32 As etapas necessárias para colocar esta prática em funcionamento, que as diferenciam das demais práticas existentes, são: 1. acessar o problema- aceitar a incerteza sobre qual política ou prática é “melhor” para um assunto particular de gestão; 2. planejar- seleção criteriosa das políticas ou práticas a serem aplicadas; 3. implementar- o plano de ação deve ser planejado com cuidado destacando os conhecimentos críticos em falta; 4. monitorar as ‘respostas-chave’ dos indicadores ambientais (obs.: atenção para a definição de indicador!) 5. avaliar- a análise dos resultados deve levar em consideração principalmente os objetivos iniciais; 6. ajustar- incorporação dos resultados nas decisões futuras e 7. voltar a 1. o aspecto cíclico deste processo é fundamental para o desenvolvimento e sucesso dos programas de manejo.
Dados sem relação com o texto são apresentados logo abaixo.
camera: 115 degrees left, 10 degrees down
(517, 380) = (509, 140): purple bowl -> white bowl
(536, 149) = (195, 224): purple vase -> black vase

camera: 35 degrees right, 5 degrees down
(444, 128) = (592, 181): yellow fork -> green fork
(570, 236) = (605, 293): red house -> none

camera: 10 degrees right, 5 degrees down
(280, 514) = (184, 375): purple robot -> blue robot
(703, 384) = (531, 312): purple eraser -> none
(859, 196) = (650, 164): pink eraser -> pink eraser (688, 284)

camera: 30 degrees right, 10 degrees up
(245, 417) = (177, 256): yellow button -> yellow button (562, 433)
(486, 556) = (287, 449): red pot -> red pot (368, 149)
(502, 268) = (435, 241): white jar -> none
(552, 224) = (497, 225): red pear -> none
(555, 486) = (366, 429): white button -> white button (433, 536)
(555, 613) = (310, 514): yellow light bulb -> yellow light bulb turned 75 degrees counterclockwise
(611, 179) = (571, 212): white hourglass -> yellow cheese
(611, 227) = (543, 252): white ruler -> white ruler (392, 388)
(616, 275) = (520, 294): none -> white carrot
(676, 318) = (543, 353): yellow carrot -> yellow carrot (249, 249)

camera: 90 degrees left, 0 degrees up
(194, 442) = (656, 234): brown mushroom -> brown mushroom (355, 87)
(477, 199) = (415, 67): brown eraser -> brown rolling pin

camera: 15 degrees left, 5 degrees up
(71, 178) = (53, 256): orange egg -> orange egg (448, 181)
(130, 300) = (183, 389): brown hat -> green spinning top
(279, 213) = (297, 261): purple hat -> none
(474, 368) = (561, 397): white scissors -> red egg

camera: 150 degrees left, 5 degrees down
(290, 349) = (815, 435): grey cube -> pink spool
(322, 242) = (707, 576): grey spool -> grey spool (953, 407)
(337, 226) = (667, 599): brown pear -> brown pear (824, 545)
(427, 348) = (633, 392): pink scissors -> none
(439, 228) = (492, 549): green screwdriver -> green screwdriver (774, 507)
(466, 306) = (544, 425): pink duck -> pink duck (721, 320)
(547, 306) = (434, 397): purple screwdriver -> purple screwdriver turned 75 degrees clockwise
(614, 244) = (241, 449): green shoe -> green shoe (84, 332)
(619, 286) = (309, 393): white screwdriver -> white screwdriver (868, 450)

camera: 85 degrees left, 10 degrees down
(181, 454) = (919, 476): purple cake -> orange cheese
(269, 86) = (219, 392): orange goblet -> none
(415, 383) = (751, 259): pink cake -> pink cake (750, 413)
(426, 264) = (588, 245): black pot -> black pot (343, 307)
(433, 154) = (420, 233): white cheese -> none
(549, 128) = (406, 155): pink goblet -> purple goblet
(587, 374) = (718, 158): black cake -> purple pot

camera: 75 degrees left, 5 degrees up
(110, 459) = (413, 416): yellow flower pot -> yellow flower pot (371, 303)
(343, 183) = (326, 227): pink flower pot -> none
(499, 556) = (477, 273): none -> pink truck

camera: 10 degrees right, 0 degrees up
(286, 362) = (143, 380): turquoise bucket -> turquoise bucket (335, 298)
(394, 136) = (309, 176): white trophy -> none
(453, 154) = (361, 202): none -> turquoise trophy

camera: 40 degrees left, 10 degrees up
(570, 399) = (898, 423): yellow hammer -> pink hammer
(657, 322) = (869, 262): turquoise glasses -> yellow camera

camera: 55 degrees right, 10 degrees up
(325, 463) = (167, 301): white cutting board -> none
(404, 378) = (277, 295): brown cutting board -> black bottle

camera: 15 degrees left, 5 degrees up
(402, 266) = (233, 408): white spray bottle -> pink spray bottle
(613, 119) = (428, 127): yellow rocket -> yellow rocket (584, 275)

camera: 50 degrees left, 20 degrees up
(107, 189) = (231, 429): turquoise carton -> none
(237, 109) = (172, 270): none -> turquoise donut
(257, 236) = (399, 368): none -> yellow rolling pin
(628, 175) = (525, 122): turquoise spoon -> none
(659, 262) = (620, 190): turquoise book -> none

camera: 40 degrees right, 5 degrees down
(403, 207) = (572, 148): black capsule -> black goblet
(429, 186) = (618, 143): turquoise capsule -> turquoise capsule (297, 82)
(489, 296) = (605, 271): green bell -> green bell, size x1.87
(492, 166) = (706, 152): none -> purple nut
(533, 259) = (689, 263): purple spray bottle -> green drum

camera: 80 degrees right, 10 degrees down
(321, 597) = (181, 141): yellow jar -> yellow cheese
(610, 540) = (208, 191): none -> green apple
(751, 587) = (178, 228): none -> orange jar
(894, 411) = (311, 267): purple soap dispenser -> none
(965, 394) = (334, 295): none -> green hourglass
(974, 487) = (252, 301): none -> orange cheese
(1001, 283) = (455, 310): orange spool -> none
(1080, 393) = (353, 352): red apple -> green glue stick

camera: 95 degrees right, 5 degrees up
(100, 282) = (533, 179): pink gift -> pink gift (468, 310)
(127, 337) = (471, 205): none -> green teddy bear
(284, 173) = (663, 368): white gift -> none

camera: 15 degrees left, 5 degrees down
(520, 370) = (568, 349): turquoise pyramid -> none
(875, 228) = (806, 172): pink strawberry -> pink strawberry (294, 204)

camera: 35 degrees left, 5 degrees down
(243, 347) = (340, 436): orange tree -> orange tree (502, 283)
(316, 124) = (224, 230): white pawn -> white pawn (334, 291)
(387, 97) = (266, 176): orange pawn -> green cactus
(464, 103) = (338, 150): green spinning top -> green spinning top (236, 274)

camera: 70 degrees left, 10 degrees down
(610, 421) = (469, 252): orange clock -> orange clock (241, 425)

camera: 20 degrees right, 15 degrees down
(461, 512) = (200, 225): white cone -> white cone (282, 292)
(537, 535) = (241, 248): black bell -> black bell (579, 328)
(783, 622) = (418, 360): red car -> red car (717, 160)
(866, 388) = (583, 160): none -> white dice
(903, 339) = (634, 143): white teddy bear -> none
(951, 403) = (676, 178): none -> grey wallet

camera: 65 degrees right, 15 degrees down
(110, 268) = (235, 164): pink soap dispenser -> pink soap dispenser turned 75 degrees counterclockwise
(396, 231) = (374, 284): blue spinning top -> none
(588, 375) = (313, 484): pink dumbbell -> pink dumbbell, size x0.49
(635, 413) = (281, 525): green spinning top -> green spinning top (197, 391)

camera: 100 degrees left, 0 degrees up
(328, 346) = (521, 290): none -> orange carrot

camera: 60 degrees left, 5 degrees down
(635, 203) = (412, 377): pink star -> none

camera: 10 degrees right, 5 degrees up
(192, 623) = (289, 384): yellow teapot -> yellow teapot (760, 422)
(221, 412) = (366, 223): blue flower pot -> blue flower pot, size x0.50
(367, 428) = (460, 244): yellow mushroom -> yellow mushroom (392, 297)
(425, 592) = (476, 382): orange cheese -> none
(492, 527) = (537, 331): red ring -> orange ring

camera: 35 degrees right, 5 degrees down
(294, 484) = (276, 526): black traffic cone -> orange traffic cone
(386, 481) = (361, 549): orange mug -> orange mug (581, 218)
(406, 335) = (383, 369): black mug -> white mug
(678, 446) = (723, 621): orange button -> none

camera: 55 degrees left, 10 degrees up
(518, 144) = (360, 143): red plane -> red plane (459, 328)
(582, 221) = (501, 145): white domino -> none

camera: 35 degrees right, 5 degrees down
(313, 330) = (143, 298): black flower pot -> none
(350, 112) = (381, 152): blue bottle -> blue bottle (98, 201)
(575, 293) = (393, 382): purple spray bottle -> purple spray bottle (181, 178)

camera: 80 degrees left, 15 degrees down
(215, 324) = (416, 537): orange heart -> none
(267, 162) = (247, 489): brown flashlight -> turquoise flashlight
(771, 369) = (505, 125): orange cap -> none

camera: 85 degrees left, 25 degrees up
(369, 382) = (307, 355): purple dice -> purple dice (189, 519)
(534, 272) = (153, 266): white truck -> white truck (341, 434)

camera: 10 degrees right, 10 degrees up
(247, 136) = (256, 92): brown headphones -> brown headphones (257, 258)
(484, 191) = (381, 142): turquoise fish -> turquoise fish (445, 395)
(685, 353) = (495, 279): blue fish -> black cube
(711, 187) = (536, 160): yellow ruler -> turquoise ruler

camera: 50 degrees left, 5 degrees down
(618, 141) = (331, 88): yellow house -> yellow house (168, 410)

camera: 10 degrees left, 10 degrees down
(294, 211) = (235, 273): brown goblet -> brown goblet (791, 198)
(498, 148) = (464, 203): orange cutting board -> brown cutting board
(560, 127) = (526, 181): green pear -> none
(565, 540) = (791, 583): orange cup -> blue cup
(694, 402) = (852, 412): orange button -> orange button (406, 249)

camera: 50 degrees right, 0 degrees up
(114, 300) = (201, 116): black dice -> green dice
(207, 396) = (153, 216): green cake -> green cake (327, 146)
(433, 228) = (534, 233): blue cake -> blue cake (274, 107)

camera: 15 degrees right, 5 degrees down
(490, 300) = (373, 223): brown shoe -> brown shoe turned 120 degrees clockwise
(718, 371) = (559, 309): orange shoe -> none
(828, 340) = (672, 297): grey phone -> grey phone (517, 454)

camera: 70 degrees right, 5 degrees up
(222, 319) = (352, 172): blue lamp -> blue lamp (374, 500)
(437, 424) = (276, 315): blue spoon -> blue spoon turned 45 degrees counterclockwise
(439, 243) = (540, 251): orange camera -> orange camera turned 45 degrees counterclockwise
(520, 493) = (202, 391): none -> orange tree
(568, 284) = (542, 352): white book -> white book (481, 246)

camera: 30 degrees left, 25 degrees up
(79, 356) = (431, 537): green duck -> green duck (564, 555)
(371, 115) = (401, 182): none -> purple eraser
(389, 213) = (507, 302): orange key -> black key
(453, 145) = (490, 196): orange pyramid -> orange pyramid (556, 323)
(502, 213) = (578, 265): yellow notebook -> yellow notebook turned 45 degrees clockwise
33 O planejamento das políticas ambientais, sob o enfoque do Manejo Adaptativo, passa a levar em conta, principalmente, as quatro dimensões a seguir: 1. sondagem conceitual: a idéia faz sentido? Aprendendo através da experimentação técnica: a idéia traduz-se bem em prática? Qual o custo da informação? Aqui é importante salientar a importância crescente da ampliação da escala dos estudos no nível de mapas e GIS. 3. ética: quem perde e quem ganha? Considerar sempre que o manejo envolve inúmeras partes (governo, proprietários, comunidades locais.-stakeholders..) e que todas devem participar do processo 4. pragmática: isso funciona? O manejo adaptativo está em fase de experimentação. Os resultados ainda estão vindo. Alguns positivos, outros dúbios.